Your high school computer teach may have snapped at you for “having your head in the clouds,” but back then he or she had no idea what was in store for future of computing. If you haven’t heard about cloud computing by this point, now is the time to stop hiding under a rock and catch the latest buzz on one of the hottest trends to hit the information technology sector since client/server.
Cloud computing, to put it simply, is Internet-based computing allowing the details of such computing to be abstracted (think “hidden away”) from users having no need (or desire) to know about them. The very use of the “cloud” metaphor implies that, when diagramming a computing solution, any items placed within a fluffy cloud in the diagramming model can safely be abstracted away without giving thought to their internal operations.
Resources of all sorts, be it hardware and/or software, can be accessed from “within the cloud” anywhere a user has Internet access. Some users take advantage of cloud computing simply to access services such as email (think Google’s GMail) where other more advanced users may create an entire server-room replacement in the cloud. One of the greatest advantages of cloud-based computing is that resources may be scaled up or down almost immediately to accommodate present needs. It can also be more cost-effective as users need not purchase any hardware components, pay for utility bills, nor perform any maintenance or operation costs.

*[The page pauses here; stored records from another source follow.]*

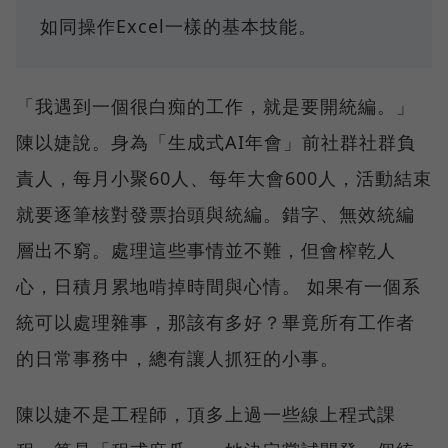
如同操作Excel一樣的基本技能。
「我遇到一個很白痴的工作，就是要開統編。」
陳以婕說。身為「生成式AI年會」前社群社群負
責人，每月小聚60人、每年大會600人，活動結束
就要逐筆核對發票抬頭與統編。錯字、無效統編
層出不窮。處理這些事情並不難，但會榨乾人
心，日積月累地啃掉時間與心情。 如果有一個系
統可以處理雜事，那該有多好？畢竟所有工作者
的日常事務中，總有讓人抓狂的小事。
陳以婕不是工程師，頂多上過一些線上程式課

Aside from obvious heavy-hitters like Amazon and Google, there are several other companies in the game worth mentioning:
AT&T – One of the champions of the telecommunication industry, AT&T has geared up to provide what is calls “Synaptic Compute as a Service,” a service delivering pay-as-you-go cloud computing and access to virtual servers. With this service, users provide and manage applications and databases while AT&T provides and manages the virtualization infrastructure (network, servers, and storage). Synaptic Compute as a Service is offered with no upfront fees, no termination fees, and no commitment.
Appistry – Appistry’s CloudIQ platform, according to their own website, “applies cloud architectures to large-scale data storage and processing challenges”. Their CloudIQ platofrm enables what they call “computational storage,” a technology that unifies applications and data that are traditionally separate entities. They claim this technology “allows enterprises to quickly turn raw data into actionable intelligence faster, better, and cheaper than ever before.”
Appscale – Of course there are open source clouding computing solutions out there, and AppScale is one of them. AppScale is an open-source platform for Google App Engine applications allowing users to deploy and monitor their apps without the burdens and drawbacks of a closed-source solution. They have already gained a lot of interest and, being open-source, are sure to gain more in the near future.
Rackspace – As one of the heroes of the web hosting industry, Rackspace has already developed a name for itself. It only makes sense for them to extend their business direction into the cloud computing arena. Their three key cloud-based solutions, cloudservers, cloudfiles, and cloudsites have already been successfully serving over 40,000 customers to date.
salesforce – Claiming to be “The leader in customer relationship management (CRM) & cloud computing,” salesforce provides cloud computing services via their Sales Cloud 2, Service Cloud 2, Chatter, and Force.com services.